DESCRIPTION OF THE PREFERRED EMBODIMENTS Referring to the drawings, and in particular to FIGS. 1 and 2, a water vapor release device 10 is shown comprising an outer annular ring holder 11 and an inner annular ring holder 12. FIG.

The upper edges 13 and 14 of the outer ring holder 11 are bent to form a securing means for the inverted inner ring holder 12.

A water vapor releasing substance 15 is contained between ring holders 11 and 12.

Referring now to FIG. 3, a water vapor emitting device 30 is provided in which the holder is in the form of an annular ring 31 with a cavity 32 and a mixture of water vapor emitting material and binder 33 is held within the cavity. It is shown.

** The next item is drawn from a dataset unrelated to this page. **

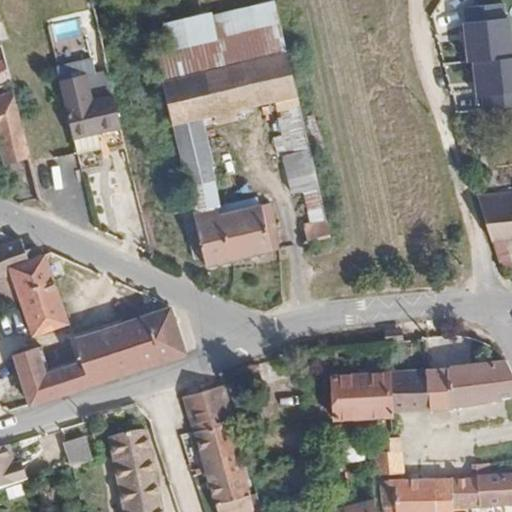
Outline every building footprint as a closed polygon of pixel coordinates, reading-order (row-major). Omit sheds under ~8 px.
[(477,63),(511,60),(511,11),(473,14),(477,63)] [(288,13),(159,42),(170,89),(300,61),(288,13)] [(291,119),(312,114),(300,61),(170,89),(180,133),(214,126),(289,109),(291,119)] [(67,82),(101,76),(98,62),(64,68),(67,82)] [(487,114),(511,112),(511,63),(483,65),(487,114)] [(128,130),(115,73),(101,76),(67,82),(84,154),(108,149),(105,135),(128,130)] [(9,75),(0,79),(0,98),(16,92),(9,75)] [(0,110),(0,159),(10,179),(37,168),(21,101),(0,110)] [(180,133),(185,154),(219,147),(214,126),(180,133)] [(185,154),(192,185),(194,194),(220,189),(216,176),(225,173),(219,147),(185,154)] [(220,189),(194,194),(201,221),(222,215),(221,212),(220,189)] [(511,200),(486,204),(503,249),(511,247),(511,200)] [(222,215),(201,221),(202,225),(191,227),(199,261),(210,258),(215,275),(282,261),(271,213),(224,224),(222,215)] [(314,244),(339,239),(335,219),(309,226),(314,244)] [(42,254),(25,246),(20,247),(26,259),(42,254)] [(18,248),(0,254),(0,286),(19,280),(18,274),(50,263),(50,258),(42,254),(26,259),(20,247),(18,248)] [(27,304),(28,306),(38,338),(72,326),(50,263),(18,274),(19,280),(27,304)] [(0,288),(9,309),(27,304),(19,280),(0,286),(0,288)] [(16,357),(33,408),(188,355),(172,308),(167,309),(165,301),(142,293),(149,316),(81,339),(88,362),(50,375),(41,348),(16,357)] [(388,343),(405,343),(405,334),(388,334),(388,343)] [(460,404),(511,398),(511,368),(508,361),(426,371),(428,407),(460,404)] [(391,409),(428,407),(426,371),(426,369),(388,371),(391,409)] [(391,415),(391,409),(388,371),(345,372),(347,415),(373,415),(391,415)] [(196,433),(229,423),(218,385),(185,395),(196,433)] [(253,511),(257,511),(229,423),(196,433),(218,511),(253,511)] [(116,452),(128,511),(164,511),(146,432),(114,443),(116,452)] [(376,453),(402,450),(400,433),(391,433),(374,434),(376,453)] [(71,440),(79,465),(97,459),(89,434),(71,440)] [(0,492),(34,481),(29,465),(21,467),(13,445),(0,449),(0,492)] [(405,468),(402,450),(376,453),(370,454),(371,471),(405,468)] [(511,472),(492,474),(491,463),(476,464),(477,475),(479,506),(511,503),(511,472)] [(464,507),(479,506),(477,475),(450,476),(452,508),(464,507)] [(452,508),(450,476),(434,477),(437,509),(452,508)] [(436,511),(437,509),(434,477),(381,481),(383,511),(394,510),(394,511),(436,511)] [(377,511),(373,498),(323,511),(377,511)]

Figures 4 and 5 show a water vapor emitting device 40 in which the holder 41 is in the form of a sheet and a recess 42 is formed in the sheet into which a mixture 43 of water vapor emitting substance and binder is pressed. ing.

FIG. 6 shows a getter device 60 consisting of an annular holder 61 carrying a getter material 62 for evaporation.

A wire 64 is attached to the outer wall 63 of the getter device.

The wire 64 carries a water vapor release device 65 consisting of a cup 66 into which a mixture 67 of water vapor release material and binder is press-fitted.

FIG. 7 shows a getter device 70 as described in US Pat. No. 3,381,805.

A cup 72 holding a water vapor emitting substance and binder mixture 73 is attached in thermal contact to the connecting element 71 .

FIG. 8 shows water vapor in the form of pellets, such that the holder 81 is in the form of an insulated wire of high electrical resistance and a mixture of water vapor releasing material and binder 82 is crimped in its place. A release device 80 is shown.

FIG. 9 shows a steam generating device 90 which is removed from an annular ring holder 91 and includes a first steam generator comprising a vaporizable getter material.
A layer 92, a layer 93 of water vapor emitting material and a second layer 94 of evaporable getter material are deposited.

Layer 93 may be solely a water vapor releasing material or may be a mixture of a water vapor releasing material and a binder or even an evaporable getter material.

FIG. 10 shows a steam generator 100 comprising an annular ring holder 101 with a reinforcing ring 102 arranged therein.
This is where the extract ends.